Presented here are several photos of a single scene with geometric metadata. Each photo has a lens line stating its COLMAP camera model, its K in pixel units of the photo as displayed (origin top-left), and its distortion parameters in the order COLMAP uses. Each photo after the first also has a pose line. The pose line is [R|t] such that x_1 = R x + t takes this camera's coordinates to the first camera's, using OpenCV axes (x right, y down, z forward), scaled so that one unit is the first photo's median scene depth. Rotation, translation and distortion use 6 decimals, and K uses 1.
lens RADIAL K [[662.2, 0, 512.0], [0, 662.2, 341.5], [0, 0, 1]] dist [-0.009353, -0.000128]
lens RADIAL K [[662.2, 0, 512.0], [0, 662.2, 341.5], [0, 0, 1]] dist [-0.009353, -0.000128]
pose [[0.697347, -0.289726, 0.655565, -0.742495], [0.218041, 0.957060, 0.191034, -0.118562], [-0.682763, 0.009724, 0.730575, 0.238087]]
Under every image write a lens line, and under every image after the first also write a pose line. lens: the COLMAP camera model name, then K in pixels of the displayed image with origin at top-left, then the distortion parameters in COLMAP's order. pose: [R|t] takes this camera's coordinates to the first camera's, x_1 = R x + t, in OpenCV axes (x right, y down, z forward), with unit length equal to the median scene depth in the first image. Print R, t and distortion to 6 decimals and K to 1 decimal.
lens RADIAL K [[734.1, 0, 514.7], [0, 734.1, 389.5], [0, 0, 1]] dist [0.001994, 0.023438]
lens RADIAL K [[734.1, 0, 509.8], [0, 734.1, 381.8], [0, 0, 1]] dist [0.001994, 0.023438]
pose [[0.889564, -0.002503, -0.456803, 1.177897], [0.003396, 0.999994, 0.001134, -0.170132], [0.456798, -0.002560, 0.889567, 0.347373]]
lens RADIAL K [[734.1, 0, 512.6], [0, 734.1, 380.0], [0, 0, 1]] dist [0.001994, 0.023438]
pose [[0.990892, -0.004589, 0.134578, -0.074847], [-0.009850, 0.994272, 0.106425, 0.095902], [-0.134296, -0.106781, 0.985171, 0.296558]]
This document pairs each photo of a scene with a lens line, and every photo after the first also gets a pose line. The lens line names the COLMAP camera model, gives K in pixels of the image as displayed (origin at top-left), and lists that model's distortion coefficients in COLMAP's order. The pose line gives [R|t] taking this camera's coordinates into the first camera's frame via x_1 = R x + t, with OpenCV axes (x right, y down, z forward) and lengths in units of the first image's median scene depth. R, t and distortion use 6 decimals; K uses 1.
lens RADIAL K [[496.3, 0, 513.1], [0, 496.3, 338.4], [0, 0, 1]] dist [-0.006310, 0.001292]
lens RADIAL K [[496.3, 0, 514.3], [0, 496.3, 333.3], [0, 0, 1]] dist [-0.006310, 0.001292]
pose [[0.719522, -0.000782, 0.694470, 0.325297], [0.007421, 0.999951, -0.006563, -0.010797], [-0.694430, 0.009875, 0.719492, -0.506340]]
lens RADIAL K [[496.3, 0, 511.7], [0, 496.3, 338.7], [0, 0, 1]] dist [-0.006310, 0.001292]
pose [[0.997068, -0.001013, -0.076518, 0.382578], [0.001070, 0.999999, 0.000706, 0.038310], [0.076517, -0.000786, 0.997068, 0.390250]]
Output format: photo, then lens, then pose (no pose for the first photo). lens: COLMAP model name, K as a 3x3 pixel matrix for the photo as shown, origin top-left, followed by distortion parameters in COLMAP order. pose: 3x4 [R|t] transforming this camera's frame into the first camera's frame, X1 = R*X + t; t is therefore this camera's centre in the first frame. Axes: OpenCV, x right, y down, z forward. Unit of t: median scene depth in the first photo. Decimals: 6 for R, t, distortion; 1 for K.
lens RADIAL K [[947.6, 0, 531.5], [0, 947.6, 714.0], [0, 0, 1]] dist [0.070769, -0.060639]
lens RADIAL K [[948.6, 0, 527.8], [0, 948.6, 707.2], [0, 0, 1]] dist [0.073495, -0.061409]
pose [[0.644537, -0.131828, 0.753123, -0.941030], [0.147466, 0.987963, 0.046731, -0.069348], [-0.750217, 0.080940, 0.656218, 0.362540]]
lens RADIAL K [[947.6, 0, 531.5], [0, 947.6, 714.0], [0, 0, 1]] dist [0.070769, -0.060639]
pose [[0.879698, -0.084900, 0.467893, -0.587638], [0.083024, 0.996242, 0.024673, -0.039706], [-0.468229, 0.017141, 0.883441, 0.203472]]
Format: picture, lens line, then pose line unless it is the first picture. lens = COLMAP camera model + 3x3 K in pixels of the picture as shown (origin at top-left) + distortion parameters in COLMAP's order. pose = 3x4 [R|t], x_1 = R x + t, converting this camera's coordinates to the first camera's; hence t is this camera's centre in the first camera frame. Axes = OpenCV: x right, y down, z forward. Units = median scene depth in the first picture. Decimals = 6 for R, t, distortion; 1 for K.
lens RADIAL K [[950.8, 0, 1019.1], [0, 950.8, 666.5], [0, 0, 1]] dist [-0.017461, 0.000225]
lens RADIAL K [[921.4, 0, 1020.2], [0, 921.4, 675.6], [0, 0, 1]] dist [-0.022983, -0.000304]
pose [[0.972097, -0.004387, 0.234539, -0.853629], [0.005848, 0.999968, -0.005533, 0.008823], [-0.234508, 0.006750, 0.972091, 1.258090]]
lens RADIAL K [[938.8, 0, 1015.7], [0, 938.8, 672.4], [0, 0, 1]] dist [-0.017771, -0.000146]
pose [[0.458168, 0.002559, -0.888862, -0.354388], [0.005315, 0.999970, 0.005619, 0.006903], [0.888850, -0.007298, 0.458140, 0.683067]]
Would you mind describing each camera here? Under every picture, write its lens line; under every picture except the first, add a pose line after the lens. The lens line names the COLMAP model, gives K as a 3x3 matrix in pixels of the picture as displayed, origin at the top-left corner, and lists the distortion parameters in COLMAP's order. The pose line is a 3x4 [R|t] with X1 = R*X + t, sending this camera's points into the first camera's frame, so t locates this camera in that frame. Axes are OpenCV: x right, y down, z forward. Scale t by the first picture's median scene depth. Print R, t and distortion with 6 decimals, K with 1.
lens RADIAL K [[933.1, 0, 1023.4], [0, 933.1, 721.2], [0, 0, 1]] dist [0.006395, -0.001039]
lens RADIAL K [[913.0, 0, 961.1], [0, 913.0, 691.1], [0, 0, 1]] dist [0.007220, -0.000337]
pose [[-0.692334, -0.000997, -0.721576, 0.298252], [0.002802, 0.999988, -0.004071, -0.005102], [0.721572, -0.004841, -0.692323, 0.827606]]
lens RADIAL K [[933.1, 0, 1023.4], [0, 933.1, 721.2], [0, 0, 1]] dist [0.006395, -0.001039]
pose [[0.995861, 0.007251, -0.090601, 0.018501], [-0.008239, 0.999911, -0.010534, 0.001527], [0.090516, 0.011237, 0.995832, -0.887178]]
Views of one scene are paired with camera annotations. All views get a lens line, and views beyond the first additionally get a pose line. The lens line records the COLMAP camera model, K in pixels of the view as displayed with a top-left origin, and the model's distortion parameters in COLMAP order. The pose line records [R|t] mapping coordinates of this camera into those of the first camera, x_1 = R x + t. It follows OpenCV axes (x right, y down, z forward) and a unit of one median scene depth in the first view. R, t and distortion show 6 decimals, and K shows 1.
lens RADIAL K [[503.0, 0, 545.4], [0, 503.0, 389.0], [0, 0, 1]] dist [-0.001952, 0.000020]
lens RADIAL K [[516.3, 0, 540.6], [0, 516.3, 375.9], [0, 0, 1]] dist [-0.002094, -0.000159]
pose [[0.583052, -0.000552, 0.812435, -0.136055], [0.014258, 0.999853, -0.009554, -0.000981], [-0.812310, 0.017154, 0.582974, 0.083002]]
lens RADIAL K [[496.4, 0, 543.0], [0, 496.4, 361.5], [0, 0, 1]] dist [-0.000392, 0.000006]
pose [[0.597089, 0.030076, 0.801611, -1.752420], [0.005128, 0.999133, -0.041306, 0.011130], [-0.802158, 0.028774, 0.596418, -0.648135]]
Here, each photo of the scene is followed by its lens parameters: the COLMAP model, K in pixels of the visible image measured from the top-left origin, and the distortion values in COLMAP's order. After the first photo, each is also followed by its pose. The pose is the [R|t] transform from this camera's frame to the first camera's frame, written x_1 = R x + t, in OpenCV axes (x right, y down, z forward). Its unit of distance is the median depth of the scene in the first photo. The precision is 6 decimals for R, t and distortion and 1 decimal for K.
::::
» WHAT IS BEING ASKED: Please pick out each line in the entries above that contains the word "points" and copy those lines.

» EXERCISE OUTPUT:
Would you mind describing each camera here? Under every picture, write its lens line; under every picture except the first, add a pose line after the lens. The lens line names the COLMAP model, gives K as a 3x3 matrix in pixels of the picture as displayed, origin at the top-left corner, and lists the distortion parameters in COLMAP's order. The pose line is a 3x4 [R|t] with X1 = R*X + t, sending this camera's points into the first camera's frame, so t locates this camera in that frame. Axes are OpenCV: x right, y down, z forward. Scale t by the first picture's median scene depth. Print R, t and distortion with 6 decimals, K with 1.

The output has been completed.